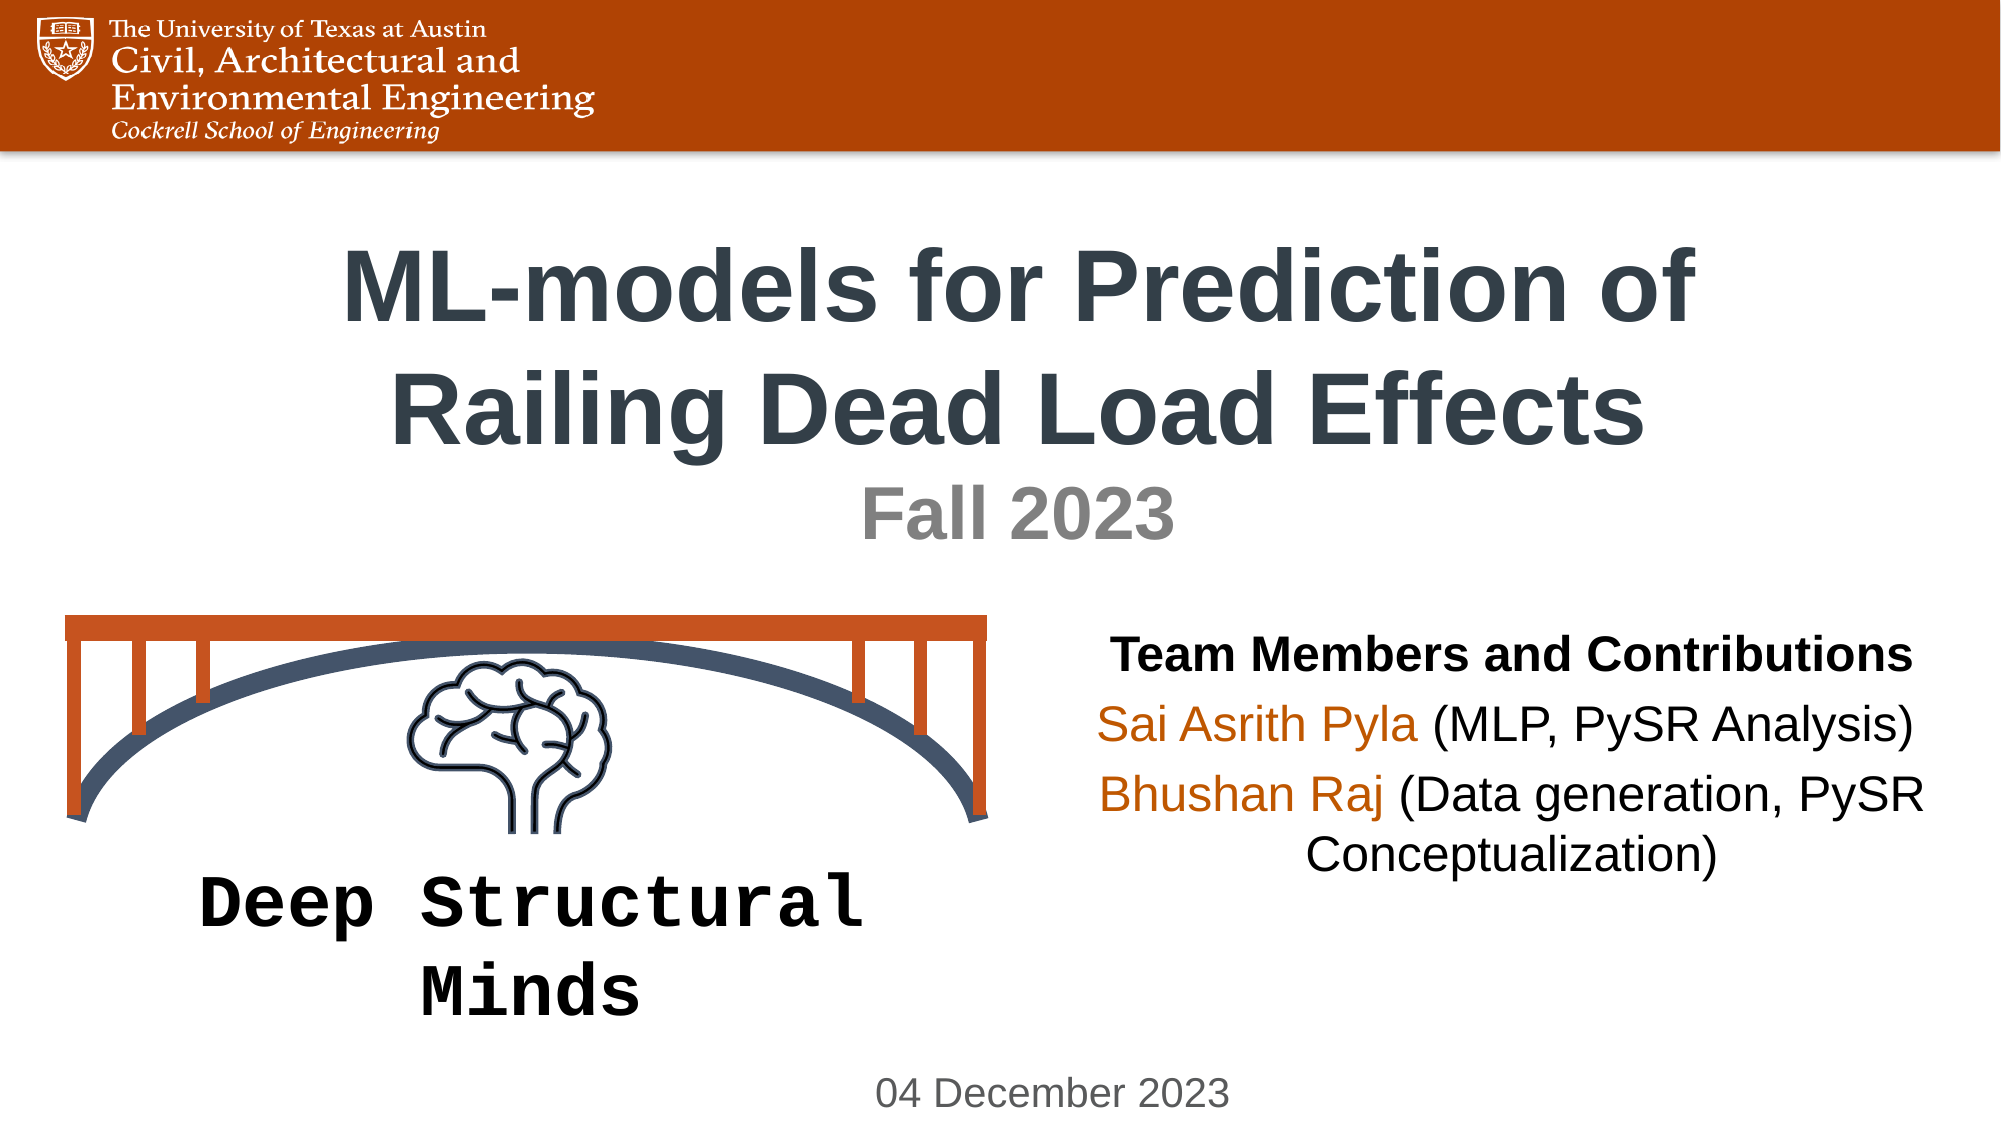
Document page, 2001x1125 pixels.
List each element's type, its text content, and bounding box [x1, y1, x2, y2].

text_box Team Members and Contributions Sai Asrith Pyla (MLP, PySR Analysis) Bhushan Raj (Data generation, PySR Conceptualization) [979, 614, 2000, 916]
subtitle Deep Structural Minds [68, 875, 997, 1040]
text_box 04 December 2023 [833, 1063, 1273, 1114]
picture [63, 613, 1001, 867]
title ML-models for Prediction of Railing Dead Load Effects Fall 2023 [205, 163, 1833, 611]
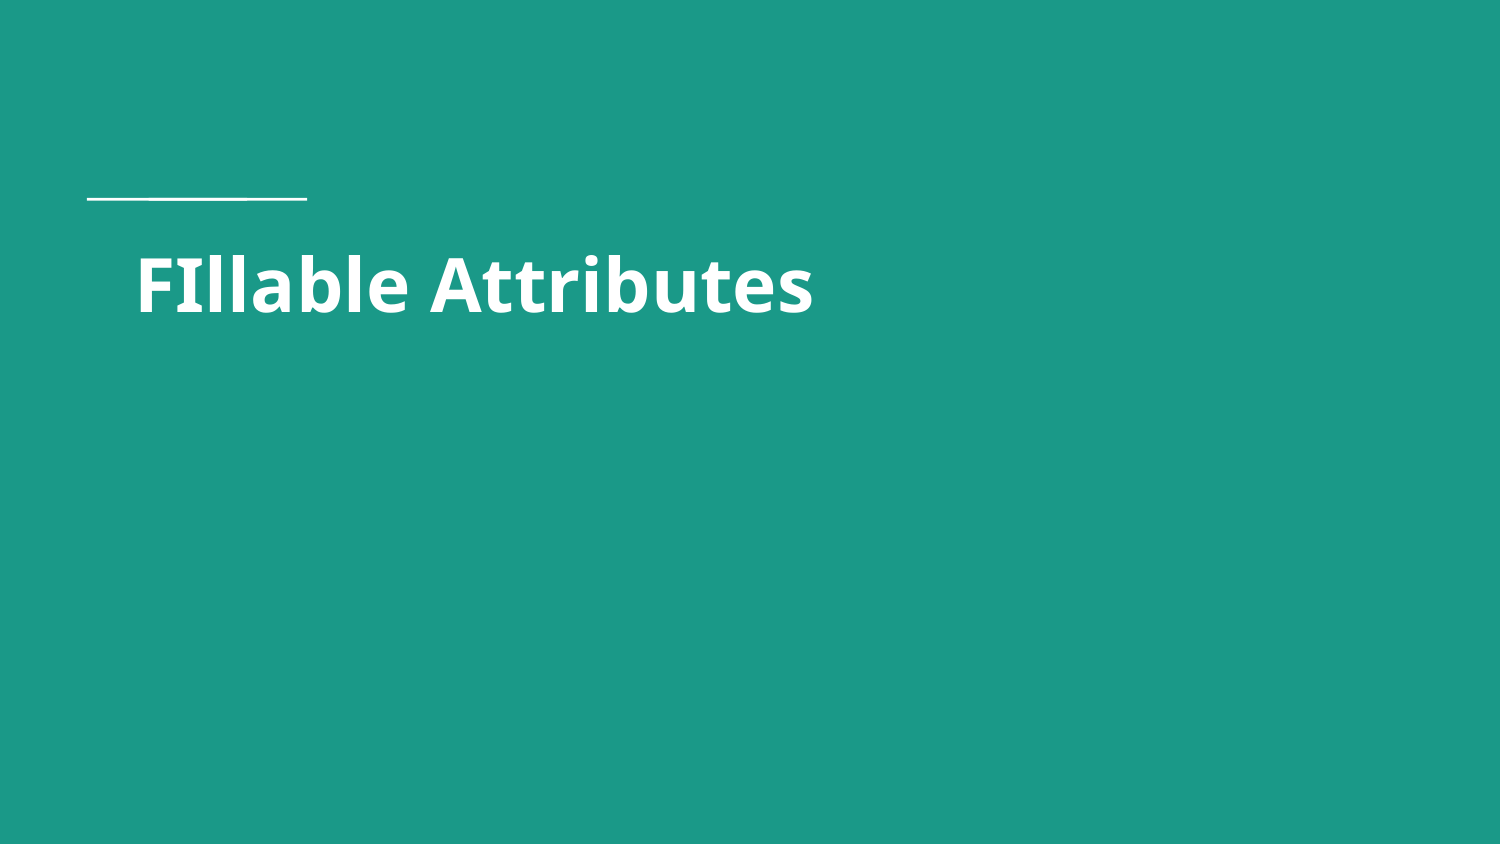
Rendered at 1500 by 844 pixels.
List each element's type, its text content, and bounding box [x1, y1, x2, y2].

title FIllable Attributes [119, 216, 1381, 466]
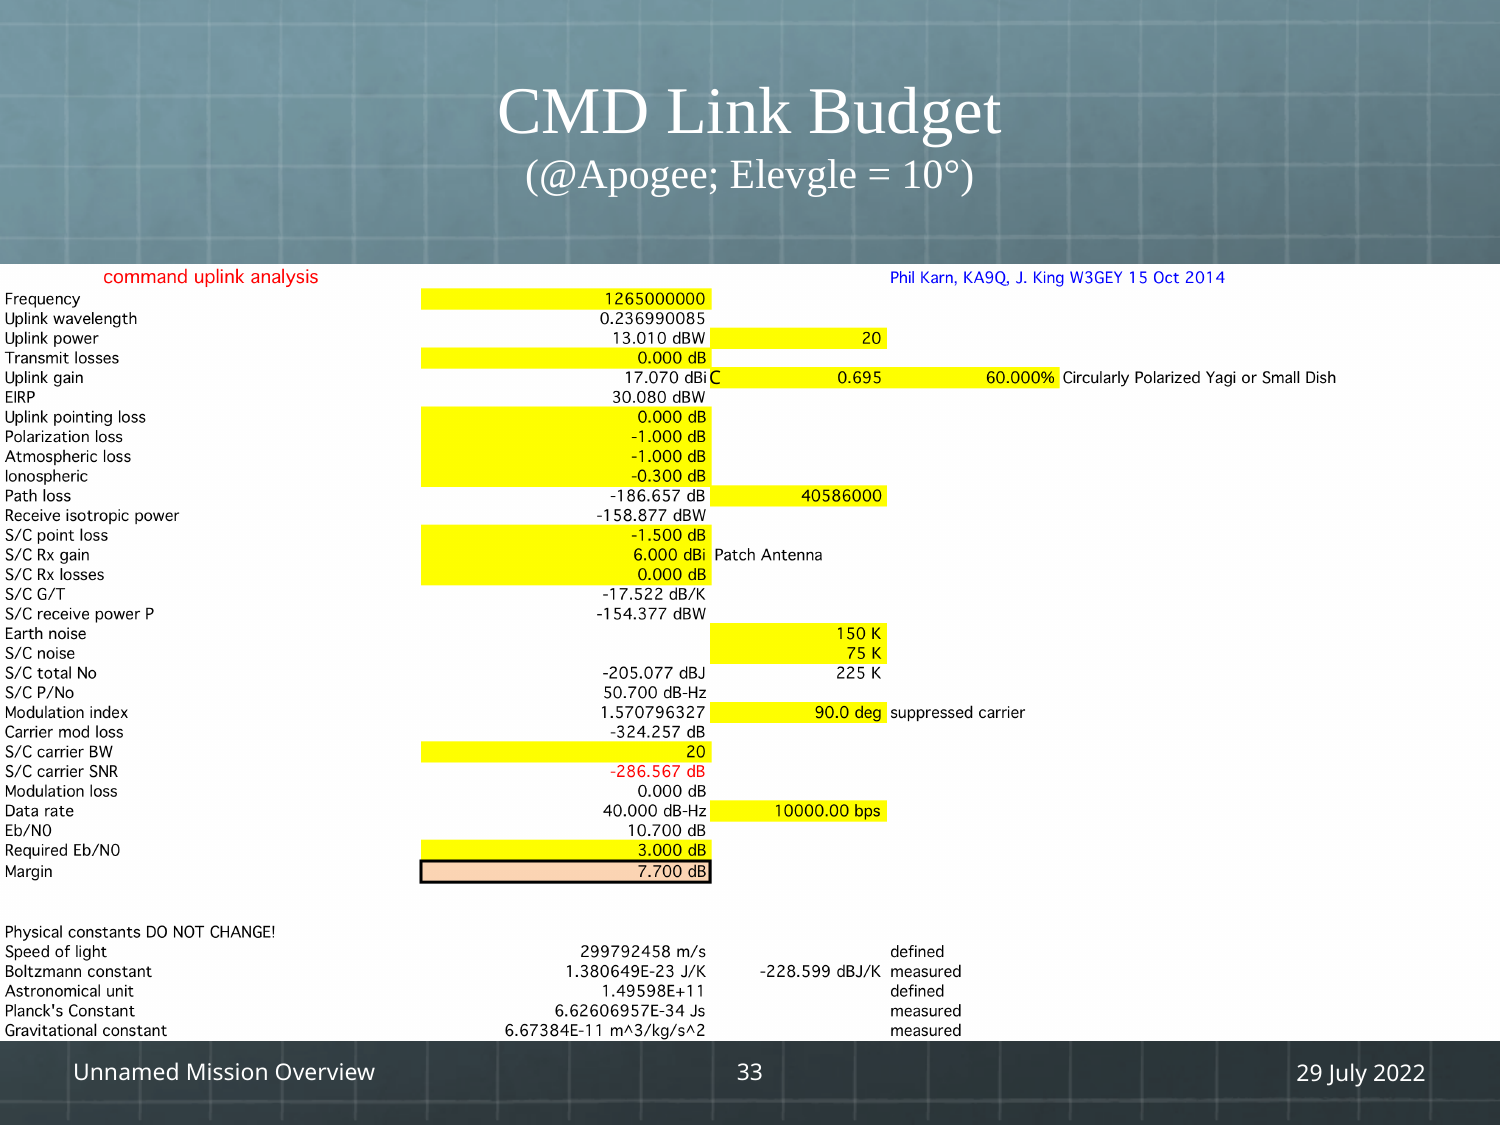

------------------------------

> **ASSIGNMENT**:
Copy the whole listing above word for word but do not carry over the pictures.

> **THE COMPLETED TASK**:
Document page, 2001x1125 pixels.
List each element's type, its text content, and bounding box [x1, y1, x2, y2].

text_box Team Members and Contributions Sai Asrith Pyla (MLP, PySR Analysis) Bhushan Raj (Data generation, PySR Conceptualization) [979, 614, 2000, 916]
subtitle Deep Structural Minds [68, 875, 997, 1040]
text_box 04 December 2023 [833, 1063, 1273, 1114]
picture [63, 613, 1001, 867]
title ML-models for Prediction of Railing Dead Load Effects Fall 2023 [205, 163, 1833, 611]
Rendered at 1500 by 844 pixels.
List each element's type, its text content, and bounding box [x1, y1, x2, y2].

title FIllable Attributes [119, 216, 1381, 466]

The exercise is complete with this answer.